(Skeletal landmark data)
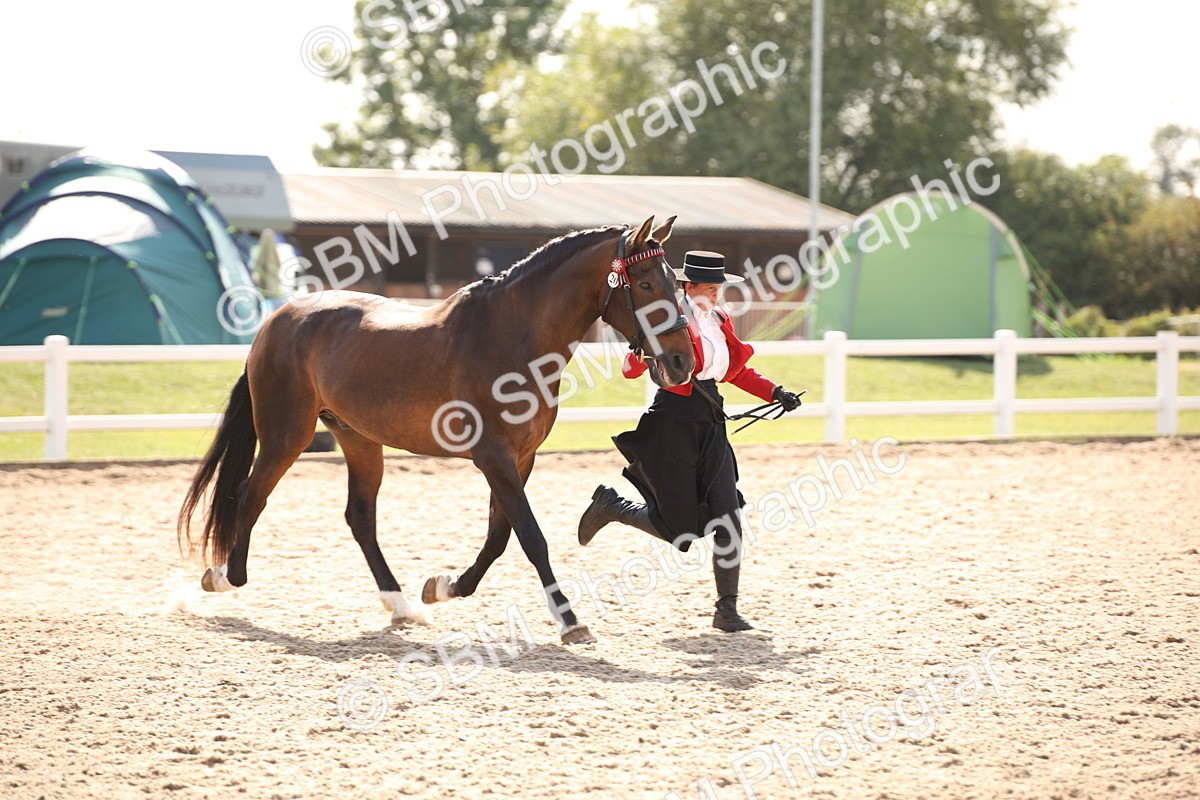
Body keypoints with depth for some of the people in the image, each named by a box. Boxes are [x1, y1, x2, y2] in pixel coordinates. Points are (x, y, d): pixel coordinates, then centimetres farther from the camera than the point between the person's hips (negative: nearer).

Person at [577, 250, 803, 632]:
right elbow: (631, 368, -15)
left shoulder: (719, 320, 11)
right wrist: (644, 355, -38)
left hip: (710, 424, 7)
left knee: (729, 520, -5)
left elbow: (736, 371, 25)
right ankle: (610, 506, 26)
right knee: (680, 529, 0)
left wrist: (774, 392, 13)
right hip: (673, 423, -7)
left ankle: (727, 610, 1)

* ACTIVITY
Please give back exactly the lines from the first line of the records above through the line containing "left wrist: (774, 392, 13)", only those and both included, with the pictures removed.

* TASK RESULT
Body keypoints with depth for some of the people in the image, each named by a box. Boxes are [x1, y1, x2, y2] in pixel coordinates. Points are (x, y, d): pixel coordinates, then centimetres farther from the camera than the point between the person's hips (negative: nearer).

Person at [577, 250, 803, 632]:
right elbow: (631, 368, -15)
left shoulder: (719, 320, 11)
right wrist: (644, 355, -38)
left hip: (710, 424, 7)
left knee: (729, 520, -5)
left elbow: (736, 371, 25)
right ankle: (610, 506, 26)
right knee: (680, 529, 0)
left wrist: (774, 392, 13)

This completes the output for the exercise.